Peut-être même qu’il vous est arrivé de vous faire voler votre portefeuille avec vos moyens de paiement.
Peut-être aussi que sans jamais perdre votre portefeuille, vous avez reçu un jour un coup de fil un peu paniqué de votre banque qui vous demandait si vous étiez vraiment en train de faire des achats dans une station-service dans un pays en développement.
Bref peut-être que comme des millions de gens vous avez déjà été la cible d’une fraude à la carte bancaire.

En général et passé la petite sueur froide et la semaine à acheter votre brique de lait en signant des chèques, tout se résout assez facilement : l’assurance fonctionne, parfois avec une petite franchise, mais l’argent revient le plus souvent au bercail et on se jure de faire plus attention jusqu’à la prochaine fois.

En revanche on s’intéresse assez peu à ce qui a été payé avec sa carte le temps de la fraude. On pourrait alors être surpris de découvrir que l’une des denrées assez prisées par les voleurs dans certaines régions du monde est le jeu vidéo.
Pas que les voleurs soient de grands gamers devant l’éternel, mais l’économie dématérialisée qui s’est développée autour du jeu a rendu la fraude à la carte bancaire assez intéressante pour son côté immédiat.
Les voleurs (ou plus vraisemblablement, les gens qui ont acheté des listings de cartes volées) achètent en grande quantité des clés Steam, Origin, Uplay, Humble bundle ainsi que des packs de monnaie in-game dans des F2P, puis les revendent moitié prix à d’honnêtes joueurs à la recherche d’une bonne affaire.

Et là si on se pose deux secondes, on voit que les voleurs ont gagné de l’argent en se servant d’argent volé à des gens qui ont été remboursé par leurs banques. Qui donc a payé pour ces jeux au final ?
Les assurances des banques ? Oui en partie, pour ce qui n’a pu être récupéré comme du liquide piqué à un distributeur.

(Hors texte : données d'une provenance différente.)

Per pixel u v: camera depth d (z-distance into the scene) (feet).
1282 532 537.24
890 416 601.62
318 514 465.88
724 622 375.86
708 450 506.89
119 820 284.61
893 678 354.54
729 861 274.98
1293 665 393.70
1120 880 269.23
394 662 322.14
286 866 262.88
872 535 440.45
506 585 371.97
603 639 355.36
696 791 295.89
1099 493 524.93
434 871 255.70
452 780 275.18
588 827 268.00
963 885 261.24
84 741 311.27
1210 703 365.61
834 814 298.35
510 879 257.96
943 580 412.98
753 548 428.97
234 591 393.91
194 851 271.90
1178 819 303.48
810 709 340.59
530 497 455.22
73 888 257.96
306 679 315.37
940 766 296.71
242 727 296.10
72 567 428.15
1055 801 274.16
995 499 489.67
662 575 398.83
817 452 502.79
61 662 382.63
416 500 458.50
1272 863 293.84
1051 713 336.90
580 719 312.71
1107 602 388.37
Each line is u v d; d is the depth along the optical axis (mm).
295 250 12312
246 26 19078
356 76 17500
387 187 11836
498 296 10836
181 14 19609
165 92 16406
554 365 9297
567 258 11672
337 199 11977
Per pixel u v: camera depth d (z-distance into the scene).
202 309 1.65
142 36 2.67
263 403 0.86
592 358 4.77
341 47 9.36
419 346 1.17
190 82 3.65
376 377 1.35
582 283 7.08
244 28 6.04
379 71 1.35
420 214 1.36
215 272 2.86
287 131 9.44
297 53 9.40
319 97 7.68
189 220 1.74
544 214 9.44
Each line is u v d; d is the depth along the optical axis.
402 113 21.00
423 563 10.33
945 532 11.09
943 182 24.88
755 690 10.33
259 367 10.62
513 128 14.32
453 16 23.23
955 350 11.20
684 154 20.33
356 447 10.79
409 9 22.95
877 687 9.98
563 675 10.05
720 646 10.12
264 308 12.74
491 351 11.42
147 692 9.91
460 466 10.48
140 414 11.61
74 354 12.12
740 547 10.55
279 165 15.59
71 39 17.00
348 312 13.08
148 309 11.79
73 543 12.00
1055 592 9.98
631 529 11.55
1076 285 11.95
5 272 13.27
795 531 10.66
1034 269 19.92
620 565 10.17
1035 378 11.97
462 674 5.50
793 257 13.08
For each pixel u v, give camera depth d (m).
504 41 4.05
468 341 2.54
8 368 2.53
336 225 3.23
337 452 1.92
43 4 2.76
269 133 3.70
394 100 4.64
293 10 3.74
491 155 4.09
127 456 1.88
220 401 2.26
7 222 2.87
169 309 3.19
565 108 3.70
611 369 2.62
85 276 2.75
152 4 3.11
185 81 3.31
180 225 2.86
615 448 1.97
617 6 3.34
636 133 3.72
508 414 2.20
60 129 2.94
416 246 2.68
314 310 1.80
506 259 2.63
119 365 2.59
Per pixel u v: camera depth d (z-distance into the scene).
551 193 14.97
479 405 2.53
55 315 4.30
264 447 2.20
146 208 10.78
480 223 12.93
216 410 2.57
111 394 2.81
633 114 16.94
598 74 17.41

Mais lorsque les banques peuvent tracer les paiements/achats, comme c’est le cas avec un jeu Steam, elles peuvent tout simplement annuler la transaction et récupérer l’argent, de la même manière que quand on se fait rembourser un produit que l’on rend : c’est ce qu’on appelle un Chargeback dans le monde de la finance.
Désolé monsieur Valve, ce jeu Steam a été payé avec une carte bleue volée, on annule donc la transaction, nous on récupère le pognon, démerdez-vous pour récupérer la marchandise ou ne pas la livrer.

Sauf qu’évidemment avec Steam c’est difficile : la clé a été livrée, la clé a été utilisée, le jeu a été joué. Steam peut donc mettre des experts de la fraude sur le coup, tracker toutes les transactions, les associer à une clé et désactiver la clé. Sauf que non seulement ça prend du temps, des efforts, et de l’argent. Mais en plus, au bout de quelques heures, un joueur va venir contacter le support en se plaignant que le jeu qu’il a acheté ne fonctionne plus et qu’il aimerait bien qu’on lui explique pourquoi, parce qu’il l’a acheté sur un site comme G2A.com qui avait l’air tout à fait professionnel, même qu’ils sponsorisent des youtubers.
Du coup il faut expliquer à tous ces joueurs floués qu’ils ont été roulés par des voleurs, qu’ils n’auront pas leur jeu en retour, qu’ils ne peuvent pas demander de remboursement et pour ce faire il faut payer des gens pour faire du support et de l’éducation, et résister aux gens qui pleurent, et résister aux gens qui menacent de ne plus jamais acheter de jeu Steam, et résister aux gens qui disent que la prochaine fois ils pirateront etc.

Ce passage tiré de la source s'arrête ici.